- ENTRIES SUPPLIED
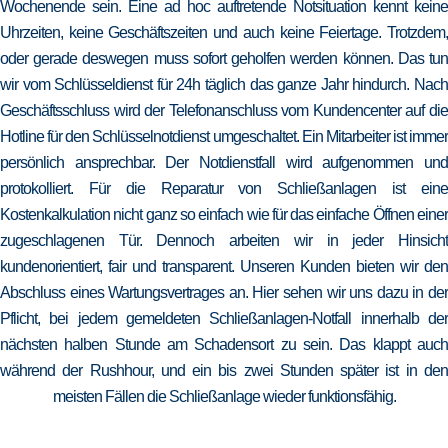
Wochenende sein. Eine ad hoc auftretende Notsituation kennt keine
Uhrzeiten, keine Geschäftszeiten und auch keine Feiertage. Trotzdem,
oder gerade deswegen muss sofort geholfen werden können. Das tun
wir vom Schlüsseldienst für 24h täglich das ganze Jahr hindurch. Nach
Geschäftsschluss wird der Telefonanschluss vom Kundencenter auf die
Hotline für den Schlüsselnotdienst umgeschaltet. Ein Mitarbeiter ist immer
persönlich ansprechbar. Der Notdienstfall wird aufgenommen und
protokolliert. Für die Reparatur von Schließanlagen ist eine
Kostenkalkulation nicht ganz so einfach wie für das einfache Öffnen einer
zugeschlagenen Tür. Dennoch arbeiten wir in jeder Hinsicht
kundenorientiert, fair und transparent. Unseren Kunden bieten wir den
Abschluss eines Wartungsvertrages an. Hier sehen wir uns dazu in der
Pflicht, bei jedem gemeldeten Schließanlagen-Notfall innerhalb der
nächsten halben Stunde am Schadensort zu sein. Das klappt auch
während der Rushhour, und ein bis zwei Stunden später ist in den
meisten Fällen die Schließanlage wieder funktionsfähig.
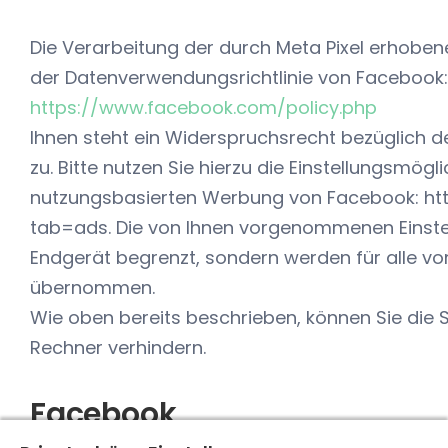
Die Verarbeitung der durch Meta Pixel erhobe
der Datenverwendungsrichtlinie von Facebook:
https://www.facebook.com/policy.php
Ihnen steht ein Widerspruchsrecht bezüglich d
zu. Bitte nutzen Sie hierzu die Einstellungsmögl
nutzungsbasierten Werbung von Facebook: ht
tab=ads. Die von Ihnen vorgenommenen Einstell
Endgerät begrenzt, sondern werden für alle v
übernommen.
Wie oben bereits beschrieben, können Sie die
Rechner verhindern.
Facebook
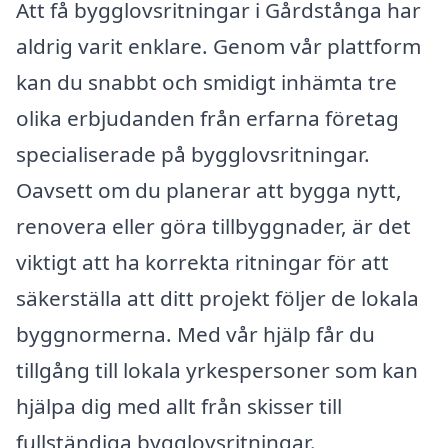
Att få bygglovsritningar i Gårdstånga har
aldrig varit enklare. Genom vår plattform
kan du snabbt och smidigt inhämta tre
olika erbjudanden från erfarna företag
specialiserade på bygglovsritningar.
Oavsett om du planerar att bygga nytt,
renovera eller göra tillbyggnader, är det
viktigt att ha korrekta ritningar för att
säkerställa att ditt projekt följer de lokala
byggnormerna. Med vår hjälp får du
tillgång till lokala yrkespersoner som kan
hjälpa dig med allt från skisser till
fullständiga bygglovsritningar.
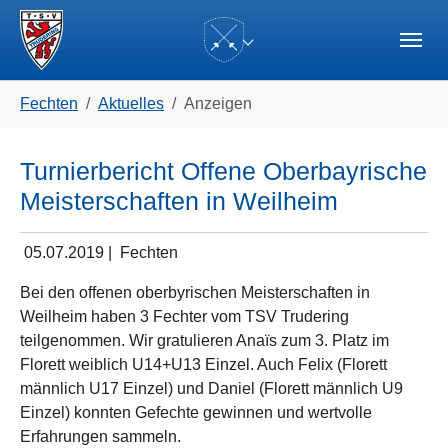
Skip to main navigation
Zum Hauptinhalt springen
Skip to page footer
(current)
Sie sind hier:
Fechten
Aktuelles
Anzeigen
Turnierbericht Offene Oberbayrische
Meisterschaften in Weilheim
05.07.2019
|
Fechten
Bei den offenen oberbyrischen Meisterschaften in
Weilheim haben 3 Fechter vom TSV Trudering
teilgenommen. Wir gratulieren Anaïs zum 3. Platz im
Florett weiblich U14+U13 Einzel. Auch Felix (Florett
männlich U17 Einzel) und Daniel (Florett männlich U9
Einzel) konnten Gefechte gewinnen und wertvolle
Erfahrungen sammeln.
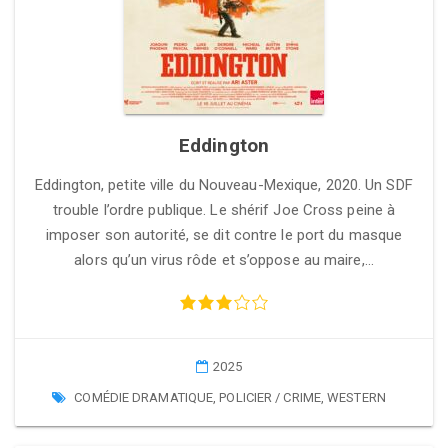
Eddington
Eddington, petite ville du Nouveau-Mexique, 2020. Un SDF
trouble l’ordre publique. Le shérif Joe Cross peine à
imposer son autorité, se dit contre le port du masque
alors qu’un virus rôde et s’oppose au maire,…
2025
COMÉDIE DRAMATIQUE
,
POLICIER / CRIME
,
WESTERN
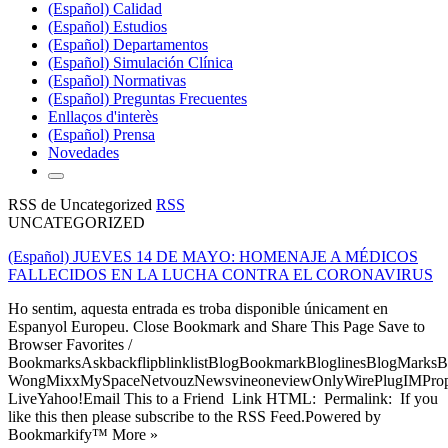
(Español) Calidad
(Español) Estudios
(Español) Departamentos
(Español) Simulación Clínica
(Español) Normativas
(Español) Preguntas Frecuentes
Enllaços d'interès
(Español) Prensa
Novedades
RSS de Uncategorized
RSS
UNCATEGORIZED
(Español) JUEVES 14 DE MAYO: HOMENAJE A MÉDICOS
FALLECIDOS EN LA LUCHA CONTRA EL CORONAVIRUS
Ho sentim, aquesta entrada es troba disponible únicament en
Espanyol Europeu. Close Bookmark and Share This Page Save to
Browser Favorites /
BookmarksAskbackflipblinklistBlogBookmarkBloglinesBlogMarksB
WongMixxMySpaceNetvouzNewsvineoneviewOnlyWirePlugIMPropell
LiveYahoo!Email This to a Friend Link HTML: Permalink: If you
like this then please subscribe to the RSS Feed.Powered by
Bookmarkify™ More »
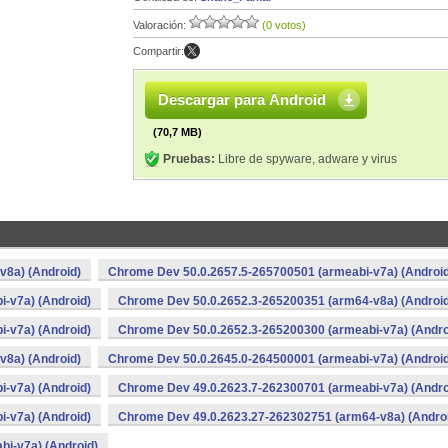
Valoración:
(0 votos)
Compartir:
Descargar para Android
(70,7 MB)
Pruebas:
Libre de spyware, adware y virus
v8a) (Android)
Chrome Dev 50.0.2657.5-265700501 (armeabi-v7a) (Android
-v7a) (Android)
Chrome Dev 50.0.2652.3-265200351 (arm64-v8a) (Android
-v7a) (Android)
Chrome Dev 50.0.2652.3-265200300 (armeabi-v7a) (Andro
v8a) (Android)
Chrome Dev 50.0.2645.0-264500001 (armeabi-v7a) (Android
-v7a) (Android)
Chrome Dev 49.0.2623.7-262300701 (armeabi-v7a) (Andro
-v7a) (Android)
Chrome Dev 49.0.2623.27-262302751 (arm64-v8a) (Andro
i-v7a) (Android)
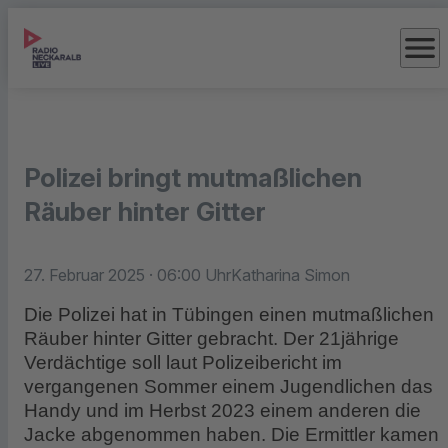
menu
Polizei bringt mutmaßlichen
Räuber hinter Gitter
27. Februar 2025
· 06:00 Uhr
Katharina Simon
Die Polizei hat in Tübingen einen mutmaßlichen
Räuber hinter Gitter gebracht. Der 21jährige
Verdächtige soll laut Polizeibericht im
vergangenen Sommer einem Jugendlichen das
Handy und im Herbst 2023 einem anderen die
Jacke abgenommen haben. Die Ermittler kamen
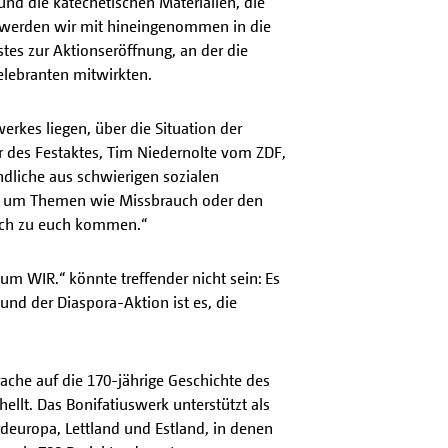
und die katechetischen Materialien, die
So werden wir mit hineingenommen in die
es zur Aktionseröffnung, an der die
elebranten mitwirkten.
rkes liegen, über die Situation der
or des Festaktes, Tim Niedernolte vom ZDF,
dliche aus schwierigen sozialen
icht um Themen wie Missbrauch oder den
 ich zu euch kommen.“
zum WIR.“ könnte treffender nicht sein: Es
und der Diaspora-Aktion ist es, die
ache auf die 170-jährige Geschichte des
llt. Das Bonifatiuswerk unterstützt als
deuropa, Lettland und Estland, in denen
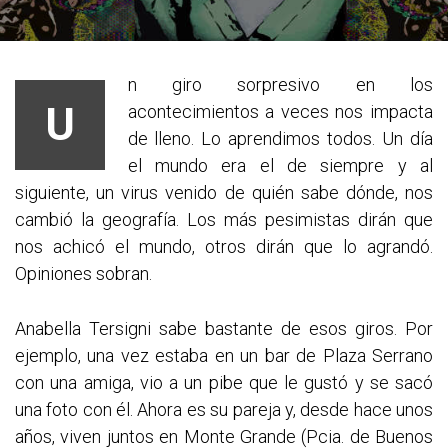
n giro sorpresivo en los
U
acontecimientos a veces nos impacta
de lleno. Lo aprendimos todos. Un día
el mundo era el de siempre y al
siguiente, un virus venido de quién sabe dónde, nos
cambió la geografía. Los más pesimistas dirán que
nos achicó el mundo, otros dirán que lo agrandó.
Opiniones sobran.
Anabella Tersigni sabe bastante de esos giros. Por
ejemplo, una vez estaba en un bar de Plaza Serrano
con una amiga, vio a un pibe que le gustó y se sacó
una foto con él. Ahora es su pareja y, desde hace unos
años, viven juntos en Monte Grande (Pcia. de Buenos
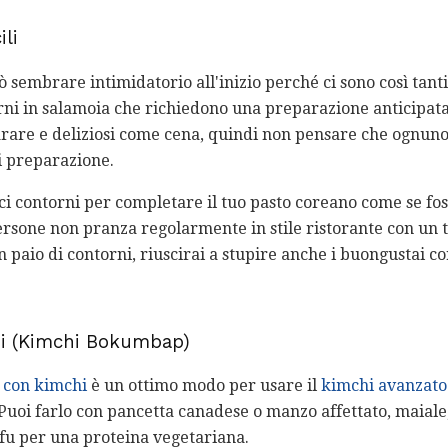
ili
uò sembrare intimidatorio all'inizio perché ci sono così tan
orni in salamoia che richiedono una preparazione anticipata.
arare e deliziosi come cena, quindi non pensare che ognuno 
i preparazione.
ci contorni per completare il tuo pasto coreano come se foss
rsone non pranza regolarmente in stile ristorante con un t
un paio di contorni, riuscirai a stupire anche i buongustai co
chi (Kimchi Bokumbap)
o con kimchi
è un ottimo modo per usare il
kimchi avanzato
 Puoi farlo con pancetta canadese o manzo affettato, maiale
fu per una proteina vegetariana.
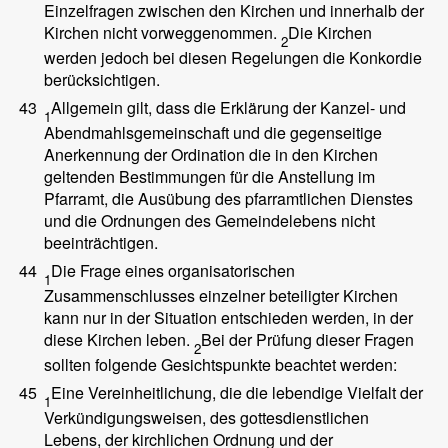
Einzelfragen zwischen den Kirchen und innerhalb der
Kirchen nicht vorweggenommen.
Die Kirchen
2
werden jedoch bei diesen Regelungen die Konkordie
berücksichtigen.
43
Allgemein gilt, dass die Erklärung der Kanzel- und
1
Abendmahlsgemeinschaft und die gegenseitige
Anerkennung der Ordination die in den Kirchen
geltenden Bestimmungen für die Anstellung im
Pfarramt, die Ausübung des pfarramtlichen Dienstes
und die Ordnungen des Gemeindelebens nicht
beeinträchtigen.
44
Die Frage eines organisatorischen
1
Zusammenschlusses einzelner beteiligter Kirchen
kann nur in der Situation entschieden werden, in der
diese Kirchen leben.
Bei der Prüfung dieser Fragen
2
sollten folgende Gesichtspunkte beachtet werden:
45
Eine Vereinheitlichung, die die lebendige Vielfalt der
1
Verkündigungsweisen, des gottesdienstlichen
Lebens, der kirchlichen Ordnung und der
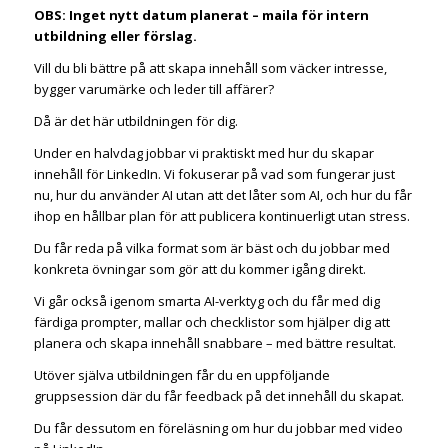
OBS: Inget nytt datum planerat – maila för intern
utbildning eller förslag.
Vill du bli bättre på att skapa innehåll som väcker intresse,
bygger varumärke och leder till affärer?
Då är det här utbildningen för dig.
Under en halvdag jobbar vi praktiskt med hur du skapar
innehåll för LinkedIn. Vi fokuserar på vad som fungerar just
nu, hur du använder AI utan att det låter som AI, och hur du får
ihop en hållbar plan för att publicera kontinuerligt utan stress.
Du får reda på vilka format som är bäst och du jobbar med
konkreta övningar som gör att du kommer igång direkt.
Vi går också igenom smarta AI-verktyg och du får med dig
färdiga prompter, mallar och checklistor som hjälper dig att
planera och skapa innehåll snabbare – med bättre resultat.
Utöver själva utbildningen får du en uppföljande
gruppsession där du får feedback på det innehåll du skapat.
Du får dessutom en föreläsning om hur du jobbar med video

- EXERCISE GOAL
No line before the one with "bygger varumärke och leder till affärer?" belongs in the answer; copy that line and the rest of the records exactly.

- SOLVED EXERCISE
bygger varumärke och leder till affärer?
Då är det här utbildningen för dig.
Under en halvdag jobbar vi praktiskt med hur du skapar
innehåll för LinkedIn. Vi fokuserar på vad som fungerar just
nu, hur du använder AI utan att det låter som AI, och hur du får
ihop en hållbar plan för att publicera kontinuerligt utan stress.
Du får reda på vilka format som är bäst och du jobbar med
konkreta övningar som gör att du kommer igång direkt.
Vi går också igenom smarta AI-verktyg och du får med dig
färdiga prompter, mallar och checklistor som hjälper dig att
planera och skapa innehåll snabbare – med bättre resultat.
Utöver själva utbildningen får du en uppföljande
gruppsession där du får feedback på det innehåll du skapat.
Du får dessutom en föreläsning om hur du jobbar med video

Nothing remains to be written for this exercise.